11:07 UK time, Monday, 16 May 2011

A service highlighting the riches of the daily press.

For a journalist, there are thankless first-person colour writing assignments and thankless tabloid first person colour writing assignments.

For the latter, you usually have to dress up.

Getting a hapless reporter to put themselves at the heart of the story is a time-honoured newspaper technique. Tim Dowling of the Guardian has carved out a career and - Paper Monitor assumes - a reasonable income doing little else.

Not all practitioners have the status of star "gonzo" journalists like Hunter S Thompson, hanging out with Hell's Angels or filing drug-fuelled, stream-of-consciousness copy from the 1972 Democratic Party convention.

Take Lee Price of the Sun, who today writes up the day he spent as a silver-coloured living statue in London's Covent Garden.

The article makes for But it's painfully clear that Price didn't enjoy putting it together.

"It's not a job for the upwardly mobile - in fact mobility in ANY direction is best avoided," he begins.

"Being a living statue means staying stock-still for agonisingly long periods."

Physical discomfort is not the only obstacle he faces. As a source of competition, Price is not welcomed into the trade with open arms by his fellow statues.

Indeed, the reporter will have been aware that a statue known as the Invisible King was recently jailed for assaulting another whom he believed had stolen his pitch.
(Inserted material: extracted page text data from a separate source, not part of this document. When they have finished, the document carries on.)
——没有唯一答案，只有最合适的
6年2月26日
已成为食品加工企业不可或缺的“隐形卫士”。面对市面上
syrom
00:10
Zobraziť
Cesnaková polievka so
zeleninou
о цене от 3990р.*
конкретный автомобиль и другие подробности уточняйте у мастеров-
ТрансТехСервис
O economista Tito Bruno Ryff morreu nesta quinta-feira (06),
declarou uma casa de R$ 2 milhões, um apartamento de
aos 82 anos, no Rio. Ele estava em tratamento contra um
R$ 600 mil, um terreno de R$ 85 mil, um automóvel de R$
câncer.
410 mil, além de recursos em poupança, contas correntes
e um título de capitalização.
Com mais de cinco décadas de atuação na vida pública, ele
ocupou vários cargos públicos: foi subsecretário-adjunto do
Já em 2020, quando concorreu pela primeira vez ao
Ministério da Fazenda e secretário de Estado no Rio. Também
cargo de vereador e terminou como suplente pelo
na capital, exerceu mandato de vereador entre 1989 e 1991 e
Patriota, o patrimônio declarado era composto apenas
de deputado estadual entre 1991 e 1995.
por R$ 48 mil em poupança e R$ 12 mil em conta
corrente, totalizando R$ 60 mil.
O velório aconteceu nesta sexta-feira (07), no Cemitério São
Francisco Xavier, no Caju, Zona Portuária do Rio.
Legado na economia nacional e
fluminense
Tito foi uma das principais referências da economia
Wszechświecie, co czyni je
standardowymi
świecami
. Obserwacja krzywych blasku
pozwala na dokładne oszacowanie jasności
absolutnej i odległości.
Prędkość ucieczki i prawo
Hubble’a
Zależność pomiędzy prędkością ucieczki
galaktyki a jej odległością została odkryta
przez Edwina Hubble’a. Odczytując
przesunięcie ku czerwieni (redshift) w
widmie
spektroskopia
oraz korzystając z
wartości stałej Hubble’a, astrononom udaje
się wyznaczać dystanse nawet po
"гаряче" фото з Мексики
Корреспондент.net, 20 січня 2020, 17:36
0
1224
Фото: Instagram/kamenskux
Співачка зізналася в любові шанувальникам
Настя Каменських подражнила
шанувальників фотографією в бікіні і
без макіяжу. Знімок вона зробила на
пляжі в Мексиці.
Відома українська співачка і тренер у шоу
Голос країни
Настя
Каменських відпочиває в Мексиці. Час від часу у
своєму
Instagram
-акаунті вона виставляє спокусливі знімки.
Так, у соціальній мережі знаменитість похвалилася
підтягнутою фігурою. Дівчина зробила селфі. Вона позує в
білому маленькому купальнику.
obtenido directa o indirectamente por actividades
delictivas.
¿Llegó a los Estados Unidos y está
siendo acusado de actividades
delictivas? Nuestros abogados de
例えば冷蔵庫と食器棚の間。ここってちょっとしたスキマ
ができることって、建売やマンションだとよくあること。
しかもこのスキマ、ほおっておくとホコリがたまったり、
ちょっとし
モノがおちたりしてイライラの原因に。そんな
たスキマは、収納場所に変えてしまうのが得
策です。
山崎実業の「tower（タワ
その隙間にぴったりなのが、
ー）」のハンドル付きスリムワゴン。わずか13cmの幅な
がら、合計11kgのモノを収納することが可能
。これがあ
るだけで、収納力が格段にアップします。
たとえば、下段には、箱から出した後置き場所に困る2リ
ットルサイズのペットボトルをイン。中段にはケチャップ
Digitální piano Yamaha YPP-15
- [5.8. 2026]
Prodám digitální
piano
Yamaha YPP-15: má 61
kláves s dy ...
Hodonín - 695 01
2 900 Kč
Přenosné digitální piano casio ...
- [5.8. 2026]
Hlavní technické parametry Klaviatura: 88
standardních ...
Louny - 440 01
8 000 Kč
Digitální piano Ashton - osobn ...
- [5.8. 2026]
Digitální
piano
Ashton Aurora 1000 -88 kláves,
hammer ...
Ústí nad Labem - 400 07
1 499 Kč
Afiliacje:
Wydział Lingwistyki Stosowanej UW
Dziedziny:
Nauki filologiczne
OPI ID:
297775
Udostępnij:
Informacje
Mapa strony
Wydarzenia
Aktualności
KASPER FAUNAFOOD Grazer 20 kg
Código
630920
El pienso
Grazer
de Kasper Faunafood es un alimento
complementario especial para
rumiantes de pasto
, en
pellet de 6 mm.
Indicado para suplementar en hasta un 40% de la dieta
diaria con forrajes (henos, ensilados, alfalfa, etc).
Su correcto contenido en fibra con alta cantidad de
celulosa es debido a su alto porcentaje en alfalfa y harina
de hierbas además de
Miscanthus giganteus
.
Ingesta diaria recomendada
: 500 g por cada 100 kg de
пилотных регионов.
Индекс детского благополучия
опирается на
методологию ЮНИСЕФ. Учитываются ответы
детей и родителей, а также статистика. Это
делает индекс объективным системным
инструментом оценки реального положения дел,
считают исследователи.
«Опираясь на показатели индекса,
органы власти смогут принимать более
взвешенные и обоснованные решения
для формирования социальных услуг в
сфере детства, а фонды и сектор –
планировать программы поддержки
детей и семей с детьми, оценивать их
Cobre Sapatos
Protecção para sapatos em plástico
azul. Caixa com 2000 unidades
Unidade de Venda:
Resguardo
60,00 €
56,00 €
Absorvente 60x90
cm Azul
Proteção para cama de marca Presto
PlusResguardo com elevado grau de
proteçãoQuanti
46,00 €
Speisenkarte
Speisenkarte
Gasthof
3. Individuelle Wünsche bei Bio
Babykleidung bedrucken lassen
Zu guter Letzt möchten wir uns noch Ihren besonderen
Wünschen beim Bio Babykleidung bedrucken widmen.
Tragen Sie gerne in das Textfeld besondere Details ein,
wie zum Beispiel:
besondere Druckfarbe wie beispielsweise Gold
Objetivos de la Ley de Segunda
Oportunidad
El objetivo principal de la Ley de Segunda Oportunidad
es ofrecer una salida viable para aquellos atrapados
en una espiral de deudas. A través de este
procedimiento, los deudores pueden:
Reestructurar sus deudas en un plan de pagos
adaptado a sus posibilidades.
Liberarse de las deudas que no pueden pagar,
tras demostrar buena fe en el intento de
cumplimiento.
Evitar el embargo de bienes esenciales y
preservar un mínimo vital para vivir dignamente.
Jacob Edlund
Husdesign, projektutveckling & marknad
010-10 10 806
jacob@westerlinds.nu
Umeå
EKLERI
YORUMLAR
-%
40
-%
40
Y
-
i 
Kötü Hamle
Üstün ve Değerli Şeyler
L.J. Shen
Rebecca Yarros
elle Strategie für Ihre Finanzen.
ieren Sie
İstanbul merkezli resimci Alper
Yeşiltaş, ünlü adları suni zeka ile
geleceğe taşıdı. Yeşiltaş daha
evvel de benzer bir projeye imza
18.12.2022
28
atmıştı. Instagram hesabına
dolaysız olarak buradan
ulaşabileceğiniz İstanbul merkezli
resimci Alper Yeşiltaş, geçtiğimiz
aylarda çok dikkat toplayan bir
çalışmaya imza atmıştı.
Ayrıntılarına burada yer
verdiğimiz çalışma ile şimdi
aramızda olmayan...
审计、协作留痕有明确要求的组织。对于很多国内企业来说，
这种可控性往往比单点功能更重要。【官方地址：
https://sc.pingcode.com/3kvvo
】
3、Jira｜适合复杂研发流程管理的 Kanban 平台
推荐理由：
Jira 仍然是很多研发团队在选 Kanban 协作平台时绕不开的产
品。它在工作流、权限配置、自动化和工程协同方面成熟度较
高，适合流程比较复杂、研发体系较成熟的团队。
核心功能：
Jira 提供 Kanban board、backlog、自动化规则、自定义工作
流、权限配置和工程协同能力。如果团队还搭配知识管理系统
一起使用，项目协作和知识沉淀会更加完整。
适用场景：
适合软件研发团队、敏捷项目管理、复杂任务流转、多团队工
Price nicely captures the paranoia at the heart of the profession as he tells of being "eyed territorially by other street statues":

An all-silver witch is particularly hostile as I pass, perhaps understandably, as I've stolen her colour. Rather than find out just how protective she is of her spot, I hop it - eager not to make a monumental mistake.

Just be thankful he went there so you didn't have to.